Mediu-se a DTR de traçadores com características distintas: pigmento orgânico (ftalocianina) e inorgânico (TiO2) com veículo de PP PR 347 e traçadores poliméricos de poliestireno (PS) e poliamida 6 (PA6), todos alimentados na forma de um pulso. As Figuras 3 a 6 apresentam as DTR calculadas segundo a equação 1 de todos os traçadores para uma mesma condição de operação de processo (60 rpm e 2 kg/h). Os pontos apresentados em todas as curvas, representam os dados filtrados em intervalos de 150 pontos e estão ligados por linhas para ajudar na visualização das curvas. Originalmente o número de pontos registrados para estas curvas variam em torno de 8000 a 12000 pontos. Observase na escala de tempo um comportamento similar para todos os traçadores, exceto na intensidade onde os traçadores apresentaram respostas no sinal de acordo com as características de atenuação da luz inerentes a cada um. Os cálculos obtidos para os tempos de residência inicial e médio e para a variança adimensional[21-24], apresentaram valores muito próximos em torno de uma média, conforme podem ser observados na Figura 7. Estes valores são independentes do tipo de traçador, dentro da reprodutibilidade das curvas experimentais[10, 21, 35].

 

 

 

 

 

 

 

 

 

 

Usualmente a função do traçador ao ser introduzido em um sistema, é seguir os mesmos caminhos do fluido e representar o seu comportamento quanto à dispersão axial em função do tempo. É claro que quanto maior a semelhança do traçador com o fluido, mais fiel é sua representação do comportamento do fluxo. Entretanto, do ponto de vista experimental nem sempre é fácil conseguir tal aproximação. Alguns trabalhos buscaram evidenciar diferenças no comportamento da curva de DTR utilizando traçadores diferentes. Potente e Lappe[27] utilizaram corantes, pigmentos e esferas de vidro em fluxo de PEBD. Weiss e Stamato[28] um iônomero a base de PS sulfonado, negro de fumo e esferas de vidro em fluxo de PS. Em ambos os trabalhos utilizou-se o método convencional de coleta de amostras na saída da extrusora, no caso mono rosca. Os resultados mostraram pequenas diferenças no valor do tempo de residência médio e da variância, observáveis apenas quando a extrusora estava operando em baixas velocidades de rotação da rosca (10 a 20 rpm).

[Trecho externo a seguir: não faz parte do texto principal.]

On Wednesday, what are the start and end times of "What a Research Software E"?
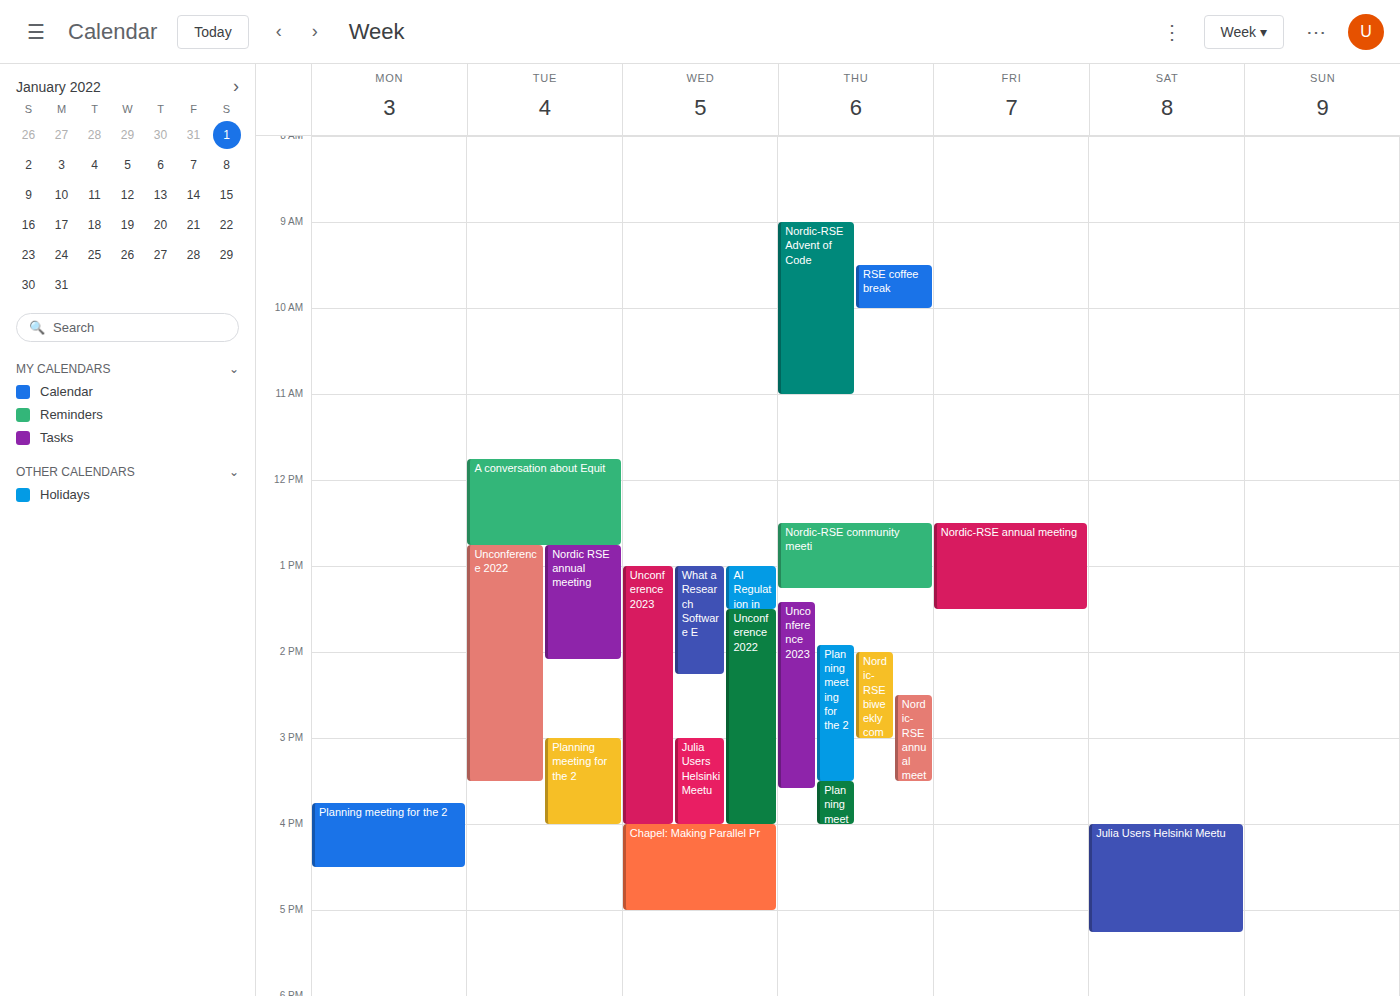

A coleta dos dados no momento em que a fase de traçador passa através do sistema de detecção, representa o comportamento da dispersão desta segunda fase, observado no estado transiente. Isto porque o sistema não está no estado estacionário com relação à distribuição do traçador, pois a sua concentração varia com a posição e com o tempo. Destes resultados, onde foram utilizados como traçadores os mais variados materiais, leva-nos a concluir que qualquer material (aditivo, pigmento, carga, segunda fase, etc.) poderia ser usado como traçador, bastando unicamente que ele possa ser identificado pelo detetor. 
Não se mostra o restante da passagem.